* **Material for this task**:
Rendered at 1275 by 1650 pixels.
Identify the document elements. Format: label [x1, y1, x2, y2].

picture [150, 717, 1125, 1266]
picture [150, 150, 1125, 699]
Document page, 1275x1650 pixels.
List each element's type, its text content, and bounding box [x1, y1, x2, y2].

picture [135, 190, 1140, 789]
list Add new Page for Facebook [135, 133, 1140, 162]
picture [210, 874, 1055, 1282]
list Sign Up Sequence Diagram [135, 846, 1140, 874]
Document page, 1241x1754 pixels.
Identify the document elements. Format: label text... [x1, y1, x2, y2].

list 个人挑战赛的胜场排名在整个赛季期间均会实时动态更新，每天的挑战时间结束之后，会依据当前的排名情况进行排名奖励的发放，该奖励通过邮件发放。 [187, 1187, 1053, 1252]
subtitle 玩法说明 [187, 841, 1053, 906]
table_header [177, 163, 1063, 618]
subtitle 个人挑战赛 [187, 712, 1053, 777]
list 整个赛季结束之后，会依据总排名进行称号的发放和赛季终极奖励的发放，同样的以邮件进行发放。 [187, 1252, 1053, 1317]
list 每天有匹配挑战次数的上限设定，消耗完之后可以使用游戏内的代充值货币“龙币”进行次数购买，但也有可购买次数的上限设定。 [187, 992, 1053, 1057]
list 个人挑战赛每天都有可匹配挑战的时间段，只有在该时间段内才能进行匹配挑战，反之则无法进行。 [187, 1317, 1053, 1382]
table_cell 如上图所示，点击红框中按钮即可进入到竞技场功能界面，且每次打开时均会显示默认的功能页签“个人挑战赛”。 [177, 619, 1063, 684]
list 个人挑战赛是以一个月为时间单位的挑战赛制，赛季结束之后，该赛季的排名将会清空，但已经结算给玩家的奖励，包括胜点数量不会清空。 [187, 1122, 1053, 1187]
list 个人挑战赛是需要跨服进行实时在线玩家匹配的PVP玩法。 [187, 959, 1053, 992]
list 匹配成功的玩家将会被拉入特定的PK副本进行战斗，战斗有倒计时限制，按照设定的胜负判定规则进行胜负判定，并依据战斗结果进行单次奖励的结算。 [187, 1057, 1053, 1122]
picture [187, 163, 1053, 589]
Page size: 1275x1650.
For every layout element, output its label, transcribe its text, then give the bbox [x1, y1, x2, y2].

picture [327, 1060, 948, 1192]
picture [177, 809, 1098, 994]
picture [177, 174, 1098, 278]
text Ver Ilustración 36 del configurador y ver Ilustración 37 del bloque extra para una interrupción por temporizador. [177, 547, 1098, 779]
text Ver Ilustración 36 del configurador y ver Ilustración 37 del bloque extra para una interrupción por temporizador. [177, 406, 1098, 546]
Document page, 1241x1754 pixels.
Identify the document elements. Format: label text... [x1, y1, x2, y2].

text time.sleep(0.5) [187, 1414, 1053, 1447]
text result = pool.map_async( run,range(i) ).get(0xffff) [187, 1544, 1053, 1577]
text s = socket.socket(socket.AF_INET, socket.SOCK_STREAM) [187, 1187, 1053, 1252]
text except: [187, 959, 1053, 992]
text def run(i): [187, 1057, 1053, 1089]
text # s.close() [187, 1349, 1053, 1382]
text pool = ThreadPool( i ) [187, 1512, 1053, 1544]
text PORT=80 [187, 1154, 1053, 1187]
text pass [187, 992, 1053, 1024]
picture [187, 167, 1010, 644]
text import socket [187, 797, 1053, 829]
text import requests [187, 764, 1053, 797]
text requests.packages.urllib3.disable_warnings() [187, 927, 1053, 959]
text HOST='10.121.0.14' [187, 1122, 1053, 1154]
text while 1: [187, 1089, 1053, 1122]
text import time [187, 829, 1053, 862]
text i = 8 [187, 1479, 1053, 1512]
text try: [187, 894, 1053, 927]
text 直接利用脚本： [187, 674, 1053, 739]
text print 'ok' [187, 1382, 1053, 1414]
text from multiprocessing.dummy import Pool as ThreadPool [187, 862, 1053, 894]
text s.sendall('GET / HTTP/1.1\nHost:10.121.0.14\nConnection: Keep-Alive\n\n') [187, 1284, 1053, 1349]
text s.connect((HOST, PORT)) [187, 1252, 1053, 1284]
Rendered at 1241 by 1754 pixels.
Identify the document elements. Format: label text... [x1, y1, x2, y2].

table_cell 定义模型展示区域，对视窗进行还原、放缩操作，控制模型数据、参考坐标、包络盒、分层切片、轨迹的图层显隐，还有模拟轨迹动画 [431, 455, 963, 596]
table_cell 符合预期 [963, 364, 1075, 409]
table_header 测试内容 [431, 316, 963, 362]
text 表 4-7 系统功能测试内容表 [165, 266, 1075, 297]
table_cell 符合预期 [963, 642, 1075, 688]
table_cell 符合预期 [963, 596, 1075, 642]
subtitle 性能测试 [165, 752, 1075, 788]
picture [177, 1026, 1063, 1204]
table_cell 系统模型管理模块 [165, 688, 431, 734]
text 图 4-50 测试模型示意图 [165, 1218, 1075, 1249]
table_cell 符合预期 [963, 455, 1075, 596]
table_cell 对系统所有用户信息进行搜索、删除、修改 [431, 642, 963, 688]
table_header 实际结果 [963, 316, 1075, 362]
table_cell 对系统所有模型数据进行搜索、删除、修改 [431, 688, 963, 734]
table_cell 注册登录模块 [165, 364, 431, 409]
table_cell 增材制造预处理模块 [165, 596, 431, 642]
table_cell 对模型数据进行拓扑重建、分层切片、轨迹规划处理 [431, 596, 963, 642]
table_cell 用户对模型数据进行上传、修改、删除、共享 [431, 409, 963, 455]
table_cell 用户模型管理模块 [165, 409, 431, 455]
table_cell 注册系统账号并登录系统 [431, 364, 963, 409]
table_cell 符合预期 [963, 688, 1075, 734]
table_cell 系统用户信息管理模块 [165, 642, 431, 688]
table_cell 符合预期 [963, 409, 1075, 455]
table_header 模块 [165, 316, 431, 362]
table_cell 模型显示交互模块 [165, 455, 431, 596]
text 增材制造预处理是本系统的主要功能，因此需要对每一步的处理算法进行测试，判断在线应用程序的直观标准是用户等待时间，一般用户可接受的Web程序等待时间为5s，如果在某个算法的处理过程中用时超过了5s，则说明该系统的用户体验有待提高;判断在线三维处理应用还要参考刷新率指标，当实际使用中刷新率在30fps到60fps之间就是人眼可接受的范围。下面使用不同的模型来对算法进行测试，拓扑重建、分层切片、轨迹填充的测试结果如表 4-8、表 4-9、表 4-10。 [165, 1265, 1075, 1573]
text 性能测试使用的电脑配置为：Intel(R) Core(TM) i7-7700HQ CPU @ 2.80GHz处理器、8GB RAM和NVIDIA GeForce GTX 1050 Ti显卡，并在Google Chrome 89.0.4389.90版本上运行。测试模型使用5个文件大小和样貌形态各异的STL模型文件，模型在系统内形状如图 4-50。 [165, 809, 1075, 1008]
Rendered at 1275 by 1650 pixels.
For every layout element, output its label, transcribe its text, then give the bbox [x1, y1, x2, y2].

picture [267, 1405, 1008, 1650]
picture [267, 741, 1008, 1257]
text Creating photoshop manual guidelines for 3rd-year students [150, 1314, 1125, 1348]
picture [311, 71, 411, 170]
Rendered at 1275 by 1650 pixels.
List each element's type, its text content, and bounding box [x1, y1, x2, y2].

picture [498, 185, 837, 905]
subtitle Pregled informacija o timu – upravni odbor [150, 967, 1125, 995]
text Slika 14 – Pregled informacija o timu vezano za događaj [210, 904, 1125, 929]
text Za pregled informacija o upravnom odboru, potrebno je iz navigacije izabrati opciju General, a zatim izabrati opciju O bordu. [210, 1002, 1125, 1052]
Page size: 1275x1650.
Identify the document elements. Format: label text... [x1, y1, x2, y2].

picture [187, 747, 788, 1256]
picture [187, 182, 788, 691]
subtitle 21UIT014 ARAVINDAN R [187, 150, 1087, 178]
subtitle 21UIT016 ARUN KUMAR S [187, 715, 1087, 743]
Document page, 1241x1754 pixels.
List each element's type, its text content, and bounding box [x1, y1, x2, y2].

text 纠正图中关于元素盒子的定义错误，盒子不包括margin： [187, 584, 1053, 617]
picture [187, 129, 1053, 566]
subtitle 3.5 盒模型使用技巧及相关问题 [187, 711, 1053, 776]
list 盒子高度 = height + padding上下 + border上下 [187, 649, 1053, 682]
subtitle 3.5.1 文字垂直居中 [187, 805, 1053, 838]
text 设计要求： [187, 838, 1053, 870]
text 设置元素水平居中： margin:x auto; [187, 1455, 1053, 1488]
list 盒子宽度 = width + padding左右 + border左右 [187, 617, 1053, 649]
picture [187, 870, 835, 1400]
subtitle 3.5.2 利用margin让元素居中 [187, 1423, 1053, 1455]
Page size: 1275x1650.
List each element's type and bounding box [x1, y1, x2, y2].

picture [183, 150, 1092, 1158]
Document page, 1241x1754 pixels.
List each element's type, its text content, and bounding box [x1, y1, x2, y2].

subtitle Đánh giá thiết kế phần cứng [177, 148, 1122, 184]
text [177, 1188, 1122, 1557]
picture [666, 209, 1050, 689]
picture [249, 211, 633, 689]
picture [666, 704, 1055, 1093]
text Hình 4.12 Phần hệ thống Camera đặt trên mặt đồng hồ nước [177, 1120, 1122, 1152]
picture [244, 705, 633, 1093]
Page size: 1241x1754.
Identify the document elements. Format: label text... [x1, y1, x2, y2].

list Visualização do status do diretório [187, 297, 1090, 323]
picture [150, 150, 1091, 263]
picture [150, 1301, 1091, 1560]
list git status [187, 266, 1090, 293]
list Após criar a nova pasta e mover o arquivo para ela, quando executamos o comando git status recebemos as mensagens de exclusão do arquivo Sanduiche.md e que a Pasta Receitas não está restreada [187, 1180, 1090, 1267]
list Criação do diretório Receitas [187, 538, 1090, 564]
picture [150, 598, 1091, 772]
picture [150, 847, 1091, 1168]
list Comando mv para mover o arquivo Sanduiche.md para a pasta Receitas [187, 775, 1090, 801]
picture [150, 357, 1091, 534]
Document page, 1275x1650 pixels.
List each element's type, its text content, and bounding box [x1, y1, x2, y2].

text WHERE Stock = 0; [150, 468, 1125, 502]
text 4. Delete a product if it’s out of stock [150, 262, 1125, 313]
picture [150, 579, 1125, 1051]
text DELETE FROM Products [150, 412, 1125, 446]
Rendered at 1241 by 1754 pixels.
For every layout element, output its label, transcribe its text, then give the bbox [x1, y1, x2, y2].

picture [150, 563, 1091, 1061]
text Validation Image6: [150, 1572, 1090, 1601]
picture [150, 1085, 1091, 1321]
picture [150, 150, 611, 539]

* **What to work on**:
Begin with the line that has "List each element's type and" in the listing above and end after the line that has "Page size: 1241x1754."; output those lines exactly.

* **Written solution**:
List each element's type and bounding box [x1, y1, x2, y2].

picture [183, 150, 1092, 1158]
Document page, 1241x1754 pixels.
List each element's type, its text content, and bounding box [x1, y1, x2, y2].

subtitle Đánh giá thiết kế phần cứng [177, 148, 1122, 184]
text [177, 1188, 1122, 1557]
picture [666, 209, 1050, 689]
picture [249, 211, 633, 689]
picture [666, 704, 1055, 1093]
text Hình 4.12 Phần hệ thống Camera đặt trên mặt đồng hồ nước [177, 1120, 1122, 1152]
picture [244, 705, 633, 1093]
Page size: 1241x1754.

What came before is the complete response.